Elevated Device URLs/VPN Errors

Balena experienced a minor incident on November 19, 2024 affecting Cloudlink (VPN), lasting 1d 4h. The incident has been resolved; the full update timeline is below.

Started: Nov 19, 2024, 10:00 AM UTC
Resolved: Nov 20, 2024, 02:01 PM UTC
Duration: 1d 4h
Detected by Pingoru: Nov 19, 2024, 10:00 AM UTC

Affected components

Cloudlink (VPN)

Update timeline

investigating Nov 19, 2024, 07:29 PM UTC

We're experiencing an elevated level of errors in our Device URLs and VPN infrastructure and are currently looking into the issue.
identified Nov 19, 2024, 08:32 PM UTC

The issue has been identified and a fix is being implemented.
monitoring Nov 19, 2024, 09:24 PM UTC

A fix has been implemented and we are monitoring the results.
resolved Nov 20, 2024, 02:01 PM UTC

This incident has been resolved.
postmortem Nov 22, 2024, 02:06 PM UTC

We observed degraded Cloudlink \(VPN\) connections following several subsequent API release deployments.
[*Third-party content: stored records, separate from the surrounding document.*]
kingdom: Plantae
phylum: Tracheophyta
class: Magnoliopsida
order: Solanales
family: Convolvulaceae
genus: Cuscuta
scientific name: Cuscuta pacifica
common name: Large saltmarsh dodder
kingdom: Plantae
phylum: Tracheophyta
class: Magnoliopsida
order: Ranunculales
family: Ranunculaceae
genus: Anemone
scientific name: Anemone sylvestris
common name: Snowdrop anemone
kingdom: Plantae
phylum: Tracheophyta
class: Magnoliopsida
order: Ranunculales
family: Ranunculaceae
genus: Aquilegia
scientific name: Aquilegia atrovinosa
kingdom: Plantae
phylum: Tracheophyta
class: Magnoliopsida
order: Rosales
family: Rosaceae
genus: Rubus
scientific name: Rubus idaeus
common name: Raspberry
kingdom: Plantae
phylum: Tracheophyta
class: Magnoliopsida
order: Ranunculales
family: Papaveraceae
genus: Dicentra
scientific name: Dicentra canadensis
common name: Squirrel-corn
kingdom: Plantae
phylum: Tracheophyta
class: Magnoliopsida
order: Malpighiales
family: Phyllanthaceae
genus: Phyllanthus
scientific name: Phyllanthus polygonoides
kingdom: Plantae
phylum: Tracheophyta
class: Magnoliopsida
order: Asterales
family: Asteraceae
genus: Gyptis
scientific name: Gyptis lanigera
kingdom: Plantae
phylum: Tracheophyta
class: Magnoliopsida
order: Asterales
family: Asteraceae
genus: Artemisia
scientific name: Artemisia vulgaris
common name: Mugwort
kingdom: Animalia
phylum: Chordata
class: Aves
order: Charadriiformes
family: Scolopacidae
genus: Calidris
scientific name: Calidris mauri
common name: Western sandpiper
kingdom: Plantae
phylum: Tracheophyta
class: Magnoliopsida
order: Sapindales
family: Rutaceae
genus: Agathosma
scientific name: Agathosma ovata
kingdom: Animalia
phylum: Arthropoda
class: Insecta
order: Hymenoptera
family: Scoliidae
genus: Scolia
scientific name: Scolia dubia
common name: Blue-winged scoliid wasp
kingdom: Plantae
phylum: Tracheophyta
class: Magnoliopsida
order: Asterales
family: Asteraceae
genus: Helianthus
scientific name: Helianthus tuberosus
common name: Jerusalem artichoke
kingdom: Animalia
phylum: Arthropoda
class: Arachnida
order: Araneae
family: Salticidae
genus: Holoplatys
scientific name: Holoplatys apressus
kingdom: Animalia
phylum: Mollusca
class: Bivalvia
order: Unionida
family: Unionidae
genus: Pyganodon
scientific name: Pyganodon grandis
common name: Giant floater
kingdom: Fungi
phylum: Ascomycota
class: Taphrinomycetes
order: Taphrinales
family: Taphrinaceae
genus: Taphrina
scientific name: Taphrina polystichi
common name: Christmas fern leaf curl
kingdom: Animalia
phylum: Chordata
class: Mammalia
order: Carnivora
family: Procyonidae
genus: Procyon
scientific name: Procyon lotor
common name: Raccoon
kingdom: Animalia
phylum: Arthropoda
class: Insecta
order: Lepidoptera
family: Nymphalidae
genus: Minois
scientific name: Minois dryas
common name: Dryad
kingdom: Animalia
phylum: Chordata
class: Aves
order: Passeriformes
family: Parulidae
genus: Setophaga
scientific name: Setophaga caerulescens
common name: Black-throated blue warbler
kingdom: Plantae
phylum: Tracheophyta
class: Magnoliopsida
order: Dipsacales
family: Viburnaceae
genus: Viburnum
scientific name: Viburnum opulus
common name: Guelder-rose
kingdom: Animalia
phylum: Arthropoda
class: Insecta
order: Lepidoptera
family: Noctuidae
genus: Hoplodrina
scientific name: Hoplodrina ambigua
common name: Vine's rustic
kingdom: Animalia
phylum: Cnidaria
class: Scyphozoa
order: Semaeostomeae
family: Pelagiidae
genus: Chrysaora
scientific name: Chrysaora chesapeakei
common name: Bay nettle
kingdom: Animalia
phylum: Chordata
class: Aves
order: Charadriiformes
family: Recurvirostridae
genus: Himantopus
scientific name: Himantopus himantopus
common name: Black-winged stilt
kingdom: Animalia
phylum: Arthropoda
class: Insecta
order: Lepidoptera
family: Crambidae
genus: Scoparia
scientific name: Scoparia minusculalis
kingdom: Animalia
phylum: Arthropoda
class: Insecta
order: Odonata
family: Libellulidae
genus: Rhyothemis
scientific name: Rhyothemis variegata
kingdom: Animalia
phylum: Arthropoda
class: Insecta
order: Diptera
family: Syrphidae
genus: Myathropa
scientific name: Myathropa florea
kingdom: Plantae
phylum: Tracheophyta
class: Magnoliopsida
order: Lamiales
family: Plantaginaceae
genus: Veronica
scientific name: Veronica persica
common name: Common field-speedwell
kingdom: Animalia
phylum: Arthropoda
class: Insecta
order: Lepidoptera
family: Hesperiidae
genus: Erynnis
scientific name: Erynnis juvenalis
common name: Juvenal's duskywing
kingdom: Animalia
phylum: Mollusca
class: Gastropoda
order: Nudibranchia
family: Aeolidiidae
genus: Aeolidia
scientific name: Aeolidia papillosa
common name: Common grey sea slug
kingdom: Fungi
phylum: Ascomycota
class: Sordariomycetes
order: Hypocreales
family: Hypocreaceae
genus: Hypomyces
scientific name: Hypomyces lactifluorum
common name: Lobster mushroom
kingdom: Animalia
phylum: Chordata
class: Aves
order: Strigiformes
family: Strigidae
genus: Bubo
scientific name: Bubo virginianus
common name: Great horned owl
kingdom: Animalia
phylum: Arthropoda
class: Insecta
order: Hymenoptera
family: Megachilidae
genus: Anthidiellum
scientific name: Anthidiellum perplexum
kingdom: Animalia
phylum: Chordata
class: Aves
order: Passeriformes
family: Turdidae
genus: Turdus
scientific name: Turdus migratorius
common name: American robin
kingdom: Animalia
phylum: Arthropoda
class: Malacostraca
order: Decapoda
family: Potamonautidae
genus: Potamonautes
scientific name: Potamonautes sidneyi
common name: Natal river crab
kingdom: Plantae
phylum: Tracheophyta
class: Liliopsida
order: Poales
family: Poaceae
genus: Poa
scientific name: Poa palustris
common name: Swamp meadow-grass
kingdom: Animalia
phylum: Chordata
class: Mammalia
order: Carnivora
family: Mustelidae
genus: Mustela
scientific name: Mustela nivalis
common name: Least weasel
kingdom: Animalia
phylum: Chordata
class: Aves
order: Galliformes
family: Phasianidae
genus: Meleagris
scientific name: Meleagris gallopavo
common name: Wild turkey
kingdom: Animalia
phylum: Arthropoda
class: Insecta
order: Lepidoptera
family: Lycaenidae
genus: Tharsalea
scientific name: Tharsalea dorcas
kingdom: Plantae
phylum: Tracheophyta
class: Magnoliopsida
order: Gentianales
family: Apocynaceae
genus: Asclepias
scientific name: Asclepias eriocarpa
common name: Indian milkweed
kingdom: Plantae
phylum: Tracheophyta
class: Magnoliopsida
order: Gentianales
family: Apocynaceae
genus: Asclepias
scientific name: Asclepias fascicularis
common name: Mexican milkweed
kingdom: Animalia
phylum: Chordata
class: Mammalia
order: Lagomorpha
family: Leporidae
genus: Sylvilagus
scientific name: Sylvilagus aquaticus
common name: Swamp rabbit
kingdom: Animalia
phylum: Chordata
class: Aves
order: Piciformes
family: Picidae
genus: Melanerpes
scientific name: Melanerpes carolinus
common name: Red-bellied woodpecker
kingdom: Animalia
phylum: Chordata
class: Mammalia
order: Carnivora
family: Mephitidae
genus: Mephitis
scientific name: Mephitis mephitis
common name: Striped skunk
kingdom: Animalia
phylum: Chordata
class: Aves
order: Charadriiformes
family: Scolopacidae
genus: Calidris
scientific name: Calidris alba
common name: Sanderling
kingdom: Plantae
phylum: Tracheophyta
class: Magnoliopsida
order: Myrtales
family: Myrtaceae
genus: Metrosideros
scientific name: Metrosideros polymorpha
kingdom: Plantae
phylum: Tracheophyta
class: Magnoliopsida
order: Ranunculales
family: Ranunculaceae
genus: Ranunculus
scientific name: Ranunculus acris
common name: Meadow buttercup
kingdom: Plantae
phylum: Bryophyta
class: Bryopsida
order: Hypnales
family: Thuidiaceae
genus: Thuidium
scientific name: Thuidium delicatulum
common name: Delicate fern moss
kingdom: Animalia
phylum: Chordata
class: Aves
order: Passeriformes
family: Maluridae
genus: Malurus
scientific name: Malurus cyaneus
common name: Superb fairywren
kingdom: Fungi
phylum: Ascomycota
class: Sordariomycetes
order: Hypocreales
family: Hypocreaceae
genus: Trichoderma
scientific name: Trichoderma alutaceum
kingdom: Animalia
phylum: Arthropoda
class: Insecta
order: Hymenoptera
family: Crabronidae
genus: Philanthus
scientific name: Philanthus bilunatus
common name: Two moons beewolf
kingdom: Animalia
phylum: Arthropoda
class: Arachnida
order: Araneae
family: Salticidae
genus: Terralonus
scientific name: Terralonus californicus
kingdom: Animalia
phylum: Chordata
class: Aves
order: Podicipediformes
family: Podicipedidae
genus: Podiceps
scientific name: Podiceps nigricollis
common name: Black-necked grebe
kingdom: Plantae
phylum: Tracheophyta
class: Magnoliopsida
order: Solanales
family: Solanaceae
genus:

These were spread out over the course of a day, and took some time to settle without any manual intervention. This is generally referred to as a "thundering herd" when 1000s of devices are attempting to connect to a new node at the same time and get rate limited. Upon investigation we found that when we are running at peak usage, the load balancing policies in place for our TCP Cloudlink connections were not optimized to avoid proxying through nodes that were scaling up and scaling down during deploys. Due to the nature of TCP, even though our Cloudlink instances were largely unmoved, the proxied TCP connections were being interrupted by the shuffle of other backend services. We have since implemented some changes to our load balancers to only route TCP Cloudlink traffic via nodes that have online and ready Cloudlink pods running. We are also in the early stages of enabling UDP connections for this endpoint and will announce more details in the future.